State Sens. Luke Rankin, Kevin L. Johnson, and Rep. Mike Ryhal
The panel was successful in bringing all of the interested parties to the table to discuss their differences and begin mediating solutions, a chore that will continue when this wide variety of affected players begin testifying before House and Senate committees when new bills are drafted.
In addition to lawmakers, the committee was made up of property owners who belong to HOAs, lawyers representing homeowners and HOAs, managers who favored and opposed licensing and certification, Realtors, a homebuilder, officials from the state’s consumer affairs department and labor department.
“There will be policy decisions that the House and Senate will have to make,” Rankin said. “The goal of this report is to educate the members and hope they review it and take into consideration the various points that were raised and debated, and perhaps enlighten them as to different views that they may not have otherwise had.”
More than one-third of South Carolina’s population is involved with HOAs, which controls more than $100 billion in assets that critics say are managed with little accountability.
The study findings noted that managers of large homeowner associations have responsibilities that are similar to administrators of a small city, however several panel members said that no clear evidence was presented that showed bad management is a significant problem.
“The report has been distributed to all members of the general assembly.

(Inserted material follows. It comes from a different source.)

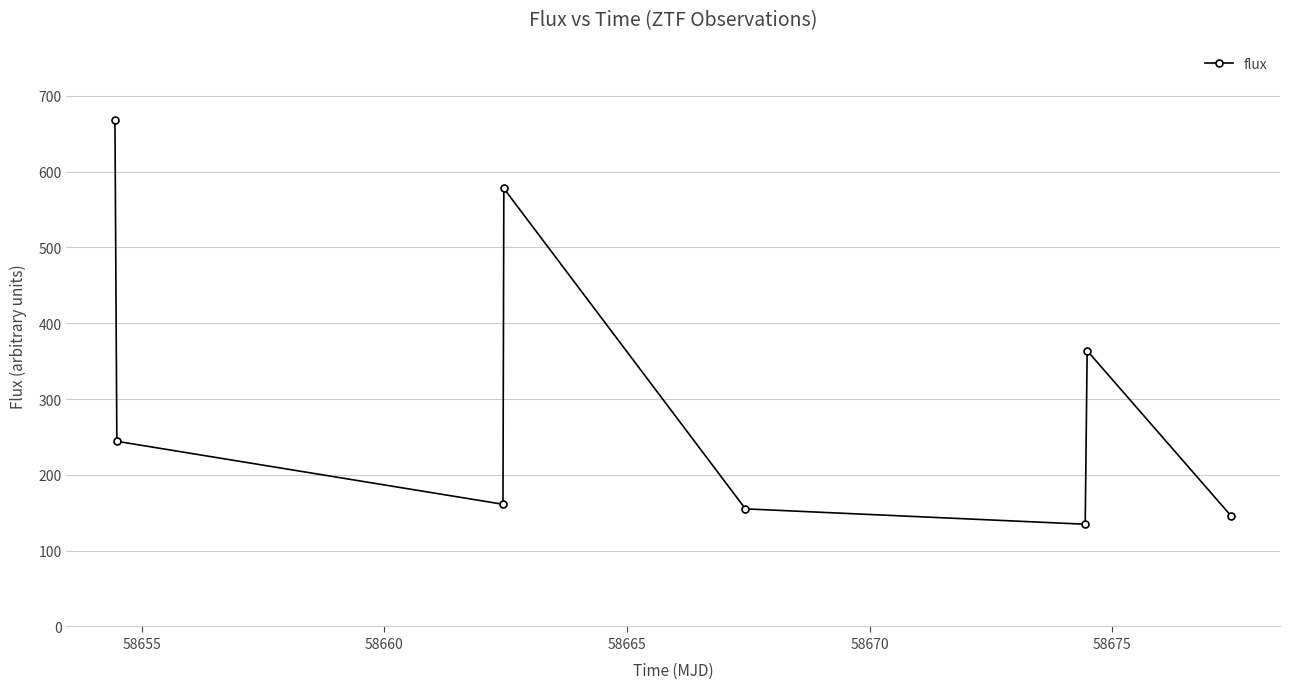

How many points are higher than both their immediate neighbors (excluding endpoints)?

2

If members want to introduce legislation or if they want to continue to act on bills still pending, they can do that,” said Paula Benson, senior staff attorney for the Senate Judiciary Committee.
“It’s still an issue that a lot of people are interested in,” Benson said.
Numerous bills are pending before the legislature that address HOA issues, however none were officially endorsed by the study committee.
Legislation with the strongest backing of lawmakers and homebuilders is S. 860, sponsored by state Sen. Greg Hembree, R-North Myrtle Beach, and the companion measure in the House, H. 4208, sponsored by Reps. Todd K. Atwater, R-Lexington, and Deborah A. Long, R-Indian Land.
It’s still an issue that a lot of people are interested in.
Paula Benson, senior staff attorney, Senate Judiciary Committee
The bill includes education programs for homebuyers on HOAs, requires that buyers be provided with governing documents, and defines court jurisdiction to resolve disputes.
Rankin’s legislation, S. 13, would require that HOA board members complete certain educational requirements, and gives enforcement action to magistrates court. It also requires that association meetings be open to the public and recordable by property owners.
A bill authored by Ryhal and several other lawmakers allows for board membership to be determined after 60 percent of lots have been sold, education for board members, public notice of meetings, a process for placing liens on a homeowner’s property, and court jurisdiction for disputes.